Bertemu dan mengenalmu, aku tetap menjadi diriku. Perempuan paling realistis. Tidak satu kalipun aku menaruh harapan apa-apa dengan kedekatan kita saat itu. Aku malah sering bertanya-tanya sendiri apa sebenarnya tujuanmu. Apa istimewanya aku sehingga kau bisa sebaik itu. Maksudku, aku tahu bagaimana diriku. Aku juga tahu bagaimana dirimu. Dengan dunia dan hidup yang kita punya, aku tidak mengerti bagaimana bisa kita menjadi sedekat itu. (lihat? Aku mulai bingung sebenarnya aku sedang bersikap realistis atau tidak punya rasa percaya diri) Namun setelah beberapa lama aku mempertahankan realistisme(?) yang aku anut, hatiku pelan-pelan mulai melunak. Aku pikir, bukan tidak mungkin kita bisa berteman sedekat itu. Aku pikir, tidak masalah sekalipun kita punya dunia yang berbeda. Aku pikir, semuanya hanya akan semengalir itu dan kita hanya akan sama sama terbawa arusnya tanpa harus khawatir tenggelam. Walaupun aku masih tidak berani mengharapkan apa-apa, aku akhirnya mulai meruntuhkan tembok yang kubangun untuk menjauhkan kecewa dari garis teritori hidupku. Sesuatu yang kemudian kusesali karena ternyata aku harus membangunnya kembali. Harus lebih tinggi. Harus lebih kokoh.

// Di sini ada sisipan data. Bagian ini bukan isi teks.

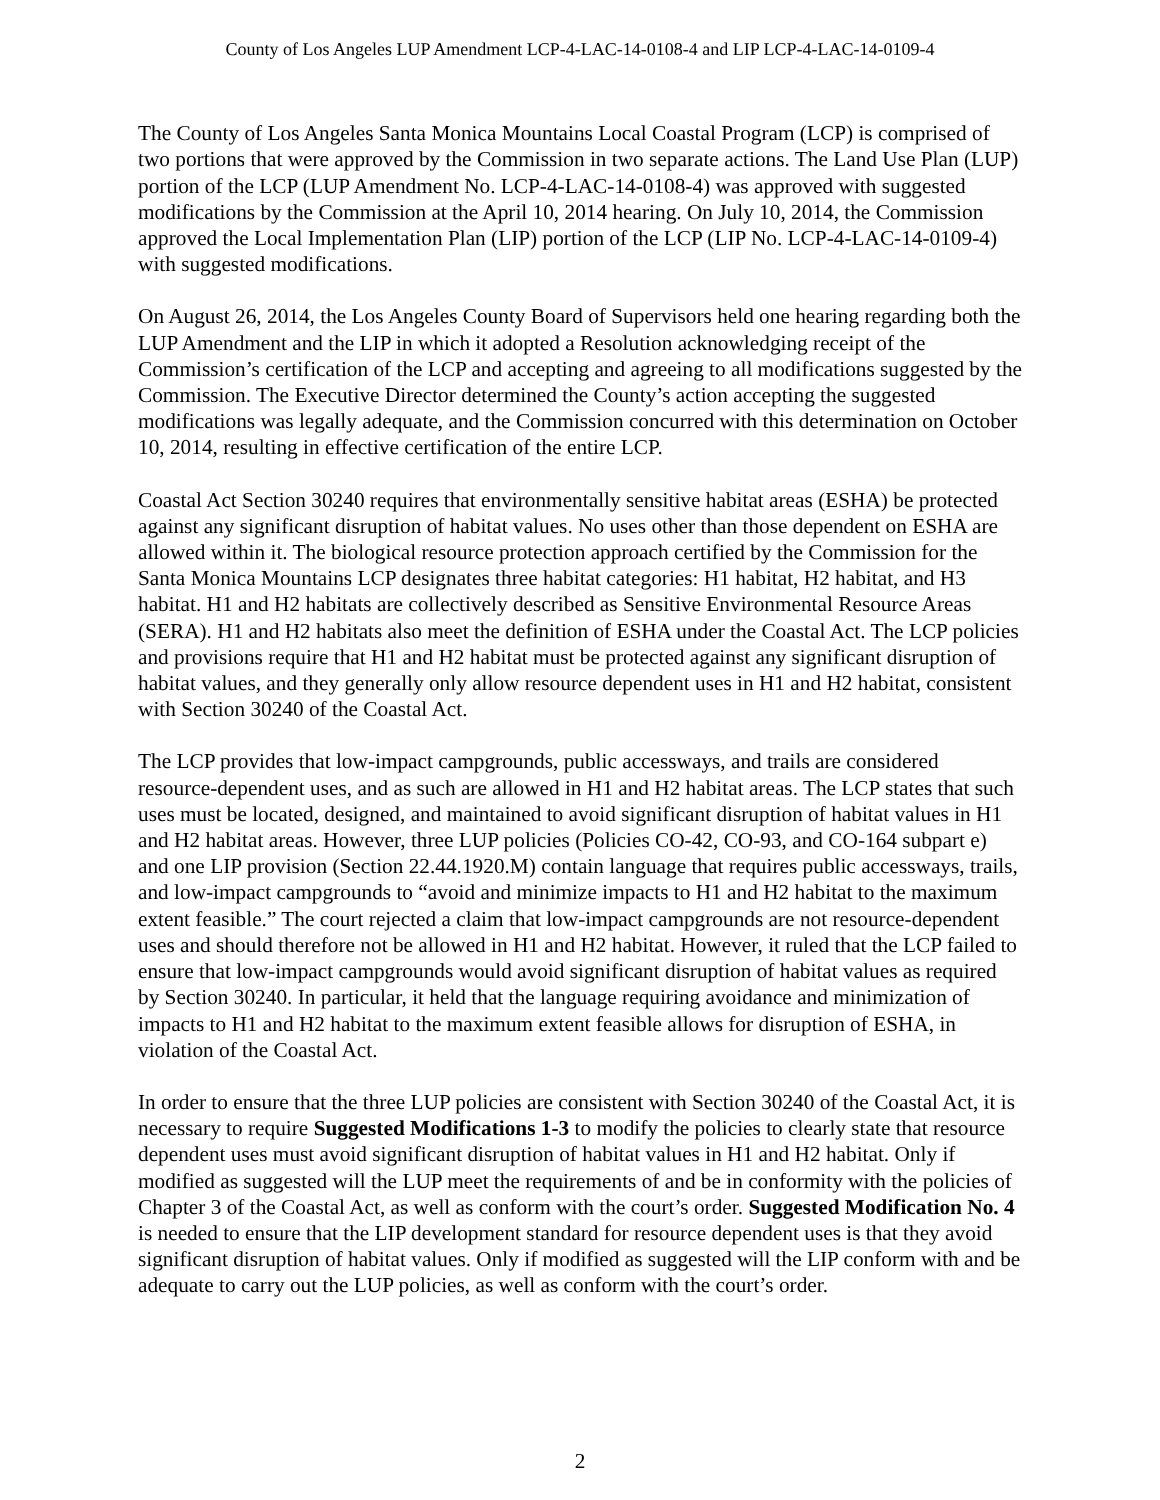County of Los Angeles LUP Amendment LCP-4-LAC-14-0108-4 and LIP LCP-4-LAC-14-0109-4
The County of Los Angeles Santa Monica Mountains Local Coastal Program (LCP) is comprised of two portions that were approved by the Commission in two separate actions. The Land Use Plan (LUP) portion of the LCP (LUP Amendment No. LCP-4-LAC-14-0108-4) was approved with suggested modifications by the Commission at the April 10, 2014 hearing. On July 10, 2014, the Commission approved the Local Implementation Plan (LIP) portion of the LCP (LIP No. LCP-4-LAC-14-0109-4) with suggested modifications.
On August 26, 2014, the Los Angeles County Board of Supervisors held one hearing regarding both the LUP Amendment and the LIP in which it adopted a Resolution acknowledging receipt of the Commission’s certification of the LCP and accepting and agreeing to all modifications suggested by the Commission. The Executive Director determined the County’s action accepting the suggested modifications was legally adequate, and the Commission concurred with this determination on October 10, 2014, resulting in effective certification of the entire LCP.
Coastal Act Section 30240 requires that environmentally sensitive habitat areas (ESHA) be protected against any significant disruption of habitat values. No uses other than those dependent on ESHA are allowed within it. The biological resource protection approach certified by the Commission for the Santa Monica Mountains LCP designates three habitat categories: H1 habitat, H2 habitat, and H3 habitat. H1 and H2 habitats are collectively described as Sensitive Environmental Resource Areas (SERA). H1 and H2 habitats also meet the definition of ESHA under the Coastal Act. The LCP policies and provisions require that H1 and H2 habitat must be protected against any significant disruption of habitat values, and they generally only allow resource dependent uses in H1 and H2 habitat, consistent with Section 30240 of the Coastal Act.
The LCP provides that low-impact campgrounds, public accessways, and trails are considered resource-dependent uses, and as such are allowed in H1 and H2 habitat areas. The LCP states that such uses must be located, designed, and maintained to avoid significant disruption of habitat values in H1 and H2 habitat areas. However, three LUP policies (Policies CO-42, CO-93, and CO-164 subpart e) and one LIP provision (Section 22.44.1920.M) contain language that requires public accessways, trails, and low-impact campgrounds to “avoid and minimize impacts to H1 and H2 habitat to the maximum extent feasible.” The court rejected a claim that low-impact campgrounds are not resource-dependent uses and should therefore not be allowed in H1 and H2 habitat. However, it ruled that the LCP failed to ensure that low-impact campgrounds would avoid significant disruption of habitat values as required by Section 30240. In particular, it held that the language requiring avoidance and minimization of impacts to H1 and H2 habitat to the maximum extent feasible allows for disruption of ESHA, in violation of the Coastal Act.
In order to ensure that the three LUP policies are consistent with Section 30240 of the Coastal Act, it is necessary to require Suggested Modifications 1-3 to modify the policies to clearly state that resource dependent uses must avoid significant disruption of habitat values in H1 and H2 habitat. Only if modified as suggested will the LUP meet the requirements of and be in conformity with the policies of Chapter 3 of the Coastal Act, as well as conform with the court’s order. Suggested Modification No. 4 is needed to ensure that the LIP development standard for resource dependent uses is that they avoid significant disruption of habitat values. Only if modified as suggested will the LIP conform with and be adequate to carry out the LUP policies, as well as conform with the court’s order.
2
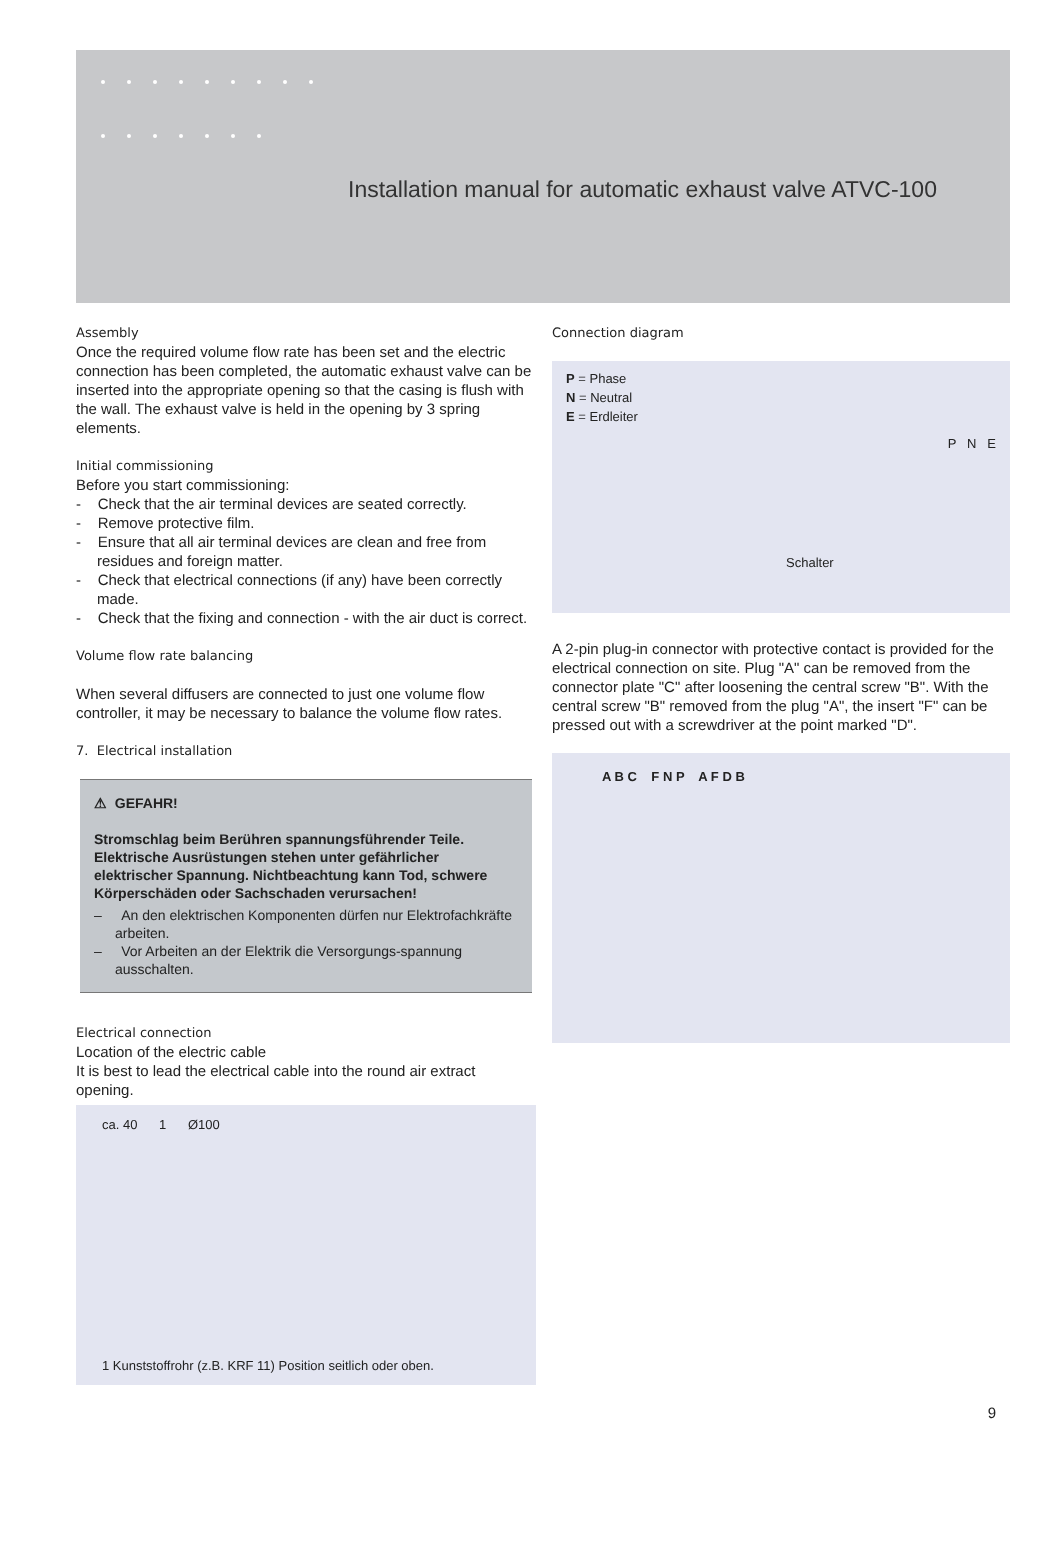Installation manual for automatic exhaust valve ATVC-100
Assembly
Once the required volume flow rate has been set and the electric connection has been completed, the automatic exhaust valve can be inserted into the appropriate opening so that the casing is flush with the wall. The exhaust valve is held in the opening by 3 spring elements.
Initial commissioning
Before you start commissioning:
- Check that the air terminal devices are seated correctly.
- Remove protective film.
- Ensure that all air terminal devices are clean and free from residues and foreign matter.
- Check that electrical connections (if any) have been correctly made.
- Check that the fixing and connection - with the air duct is correct.
Volume flow rate balancing
When several diffusers are connected to just one volume flow controller, it may be necessary to balance the volume flow rates.
7. Electrical installation
⚠ GEFAHR!
Stromschlag beim Berühren spannungsführender Teile. Elektrische Ausrüstungen stehen unter gefährlicher elektrischer Spannung. Nichtbeachtung kann Tod, schwere Körperschäden oder Sachschaden verursachen!
– An den elektrischen Komponenten dürfen nur Elektrofachkräfte arbeiten.
– Vor Arbeiten an der Elektrik die Versorgungs-spannung ausschalten.
Electrical connection
Location of the electric cable
It is best to lead the electrical cable into the round air extract opening.
ca. 40 1 Ø100
1 Kunststoffrohr (z.B. KRF 11) Position seitlich oder oben.
Connection diagram
P = Phase
N = Neutral
E = Erdleiter
P N E
Schalter
A 2-pin plug-in connector with protective contact is provided for the electrical connection on site. Plug "A" can be removed from the connector plate "C" after loosening the central screw "B". With the central screw "B" removed from the plug "A", the insert "F" can be pressed out with a screwdriver at the point marked "D".
A B C F N P A F D B
9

Rasanya, seperti ada kecewa yang menyusup ketika tiba-tiba kau menghilang. Masih perlukah kujelaskan, bahwa sebelumnya aku terbiasa dengan hidupku yang sepi. Aku terbiasa dengan kesendirianku. Lalu saat kau mulai masuk ke hidupku, semua kebiasaan itu mulai berganti. Aku mulai terbiasa dengan adanya kamu di dekatku. Kita seperti selalu terhubung saat itu. Aku selalu tahu apa yang sedang kau kerjakan. Aku selalu tahu dimana kau berada. Aku selalu tahu bagaimana kau melewati harimu. Begitu pula sebaliknya. Maka ketika kemudian kau menghilang, aku malah merasa seperti ditinggalkan. Situasi itu seolah-olah membenarkan rasa tidak percaya diri itu menguasaiku. Padahal, aku masih ingin tahu bagaimana kabarmu. Padahal, aku masih ingin menceritakan hari-hariku.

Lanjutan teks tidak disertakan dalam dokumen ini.